### DATA EXCERPT
# # #
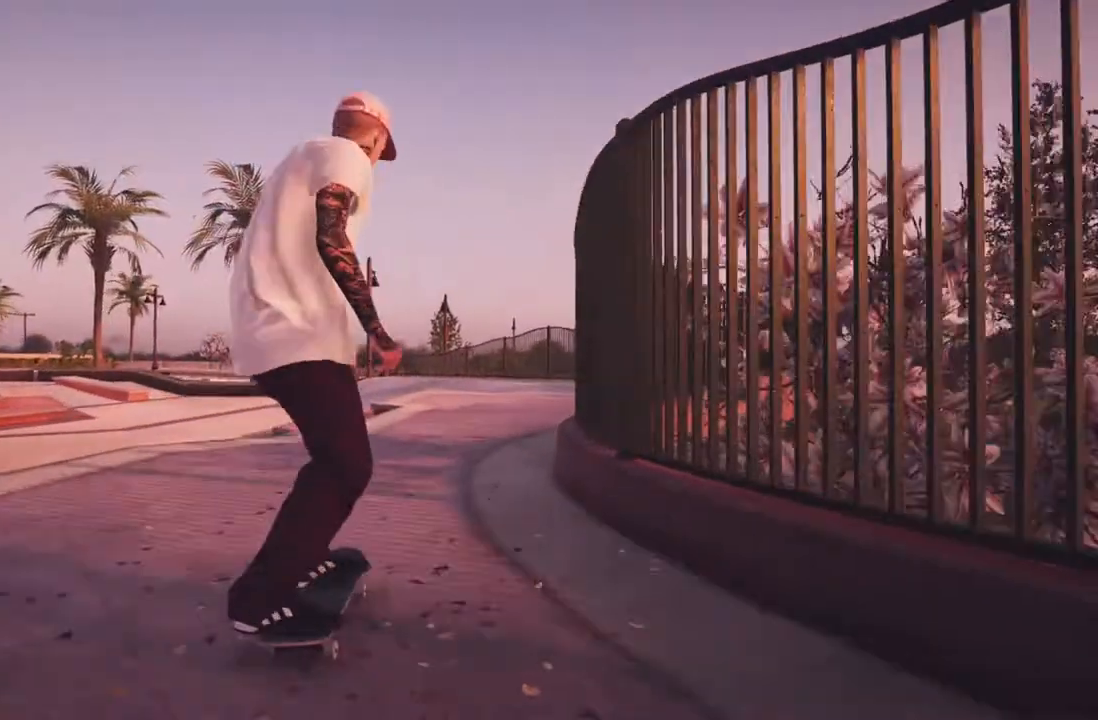
{"dt_ms": 500, "buttons": ["R2"], "left_stick": "center", "right_stick": "center", "events": [[200, "R2", "down"]]}
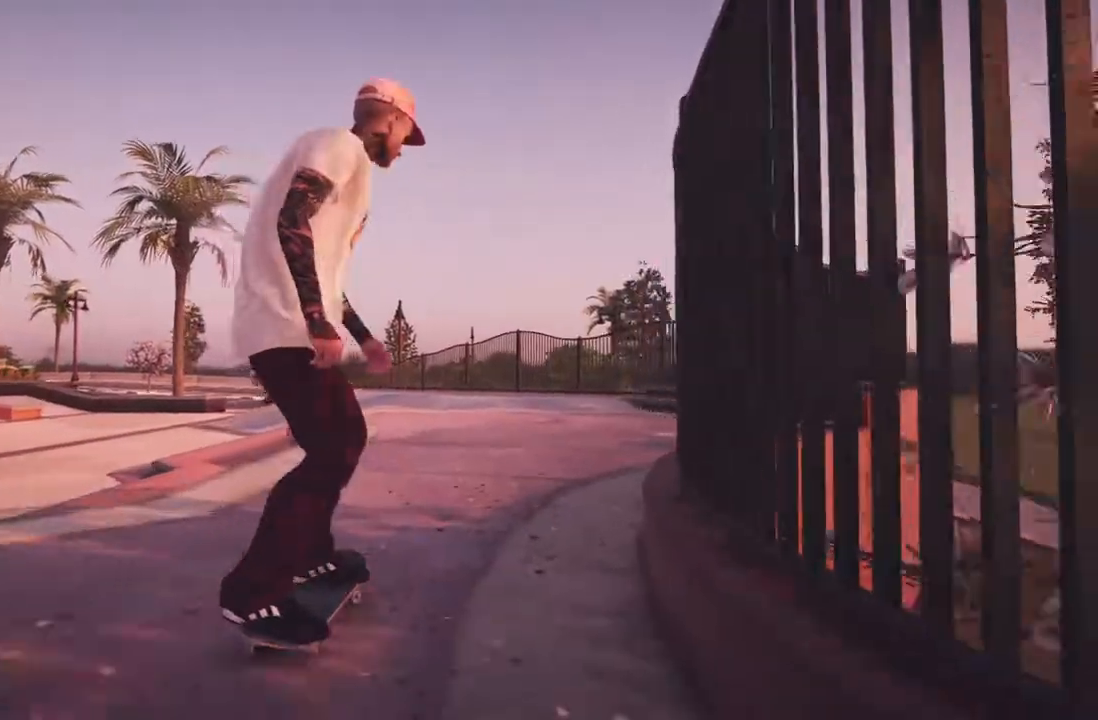
{"dt_ms": 500, "buttons": ["L2"], "left_stick": "center", "right_stick": "center", "events": [[67, "R2", "up"], [417, "L2", "down"]]}
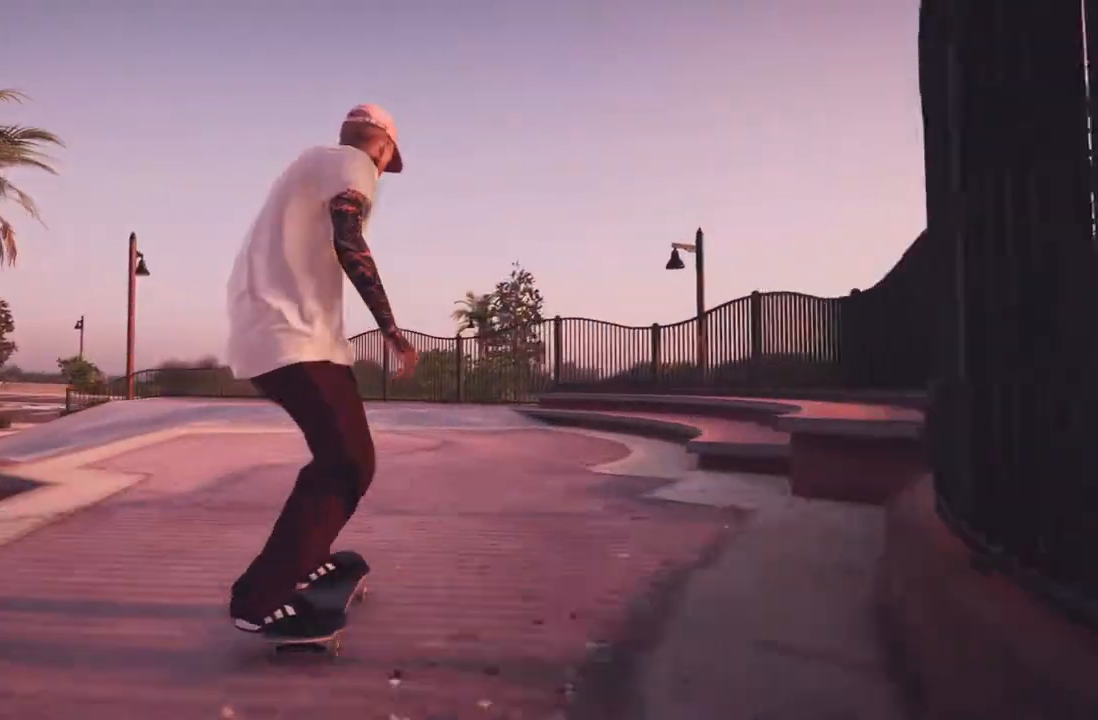
{"dt_ms": 500, "buttons": ["L2"], "left_stick": "center", "right_stick": "center", "events": [[300, "L2", "up"], [400, "L2", "down"]]}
# # #
### YOUR INSTRUCTIONS
Nothing but the pictures should be left out when the material above is copied.

### EXERCISE RESPONSE
{"dt_ms": 500, "buttons": ["R2"], "left_stick": "center", "right_stick": "center", "events": [[200, "R2", "down"]]}
{"dt_ms": 500, "buttons": ["L2"], "left_stick": "center", "right_stick": "center", "events": [[67, "R2", "up"], [417, "L2", "down"]]}
{"dt_ms": 500, "buttons": ["L2"], "left_stick": "center", "right_stick": "center", "events": [[300, "L2", "up"], [400, "L2", "down"]]}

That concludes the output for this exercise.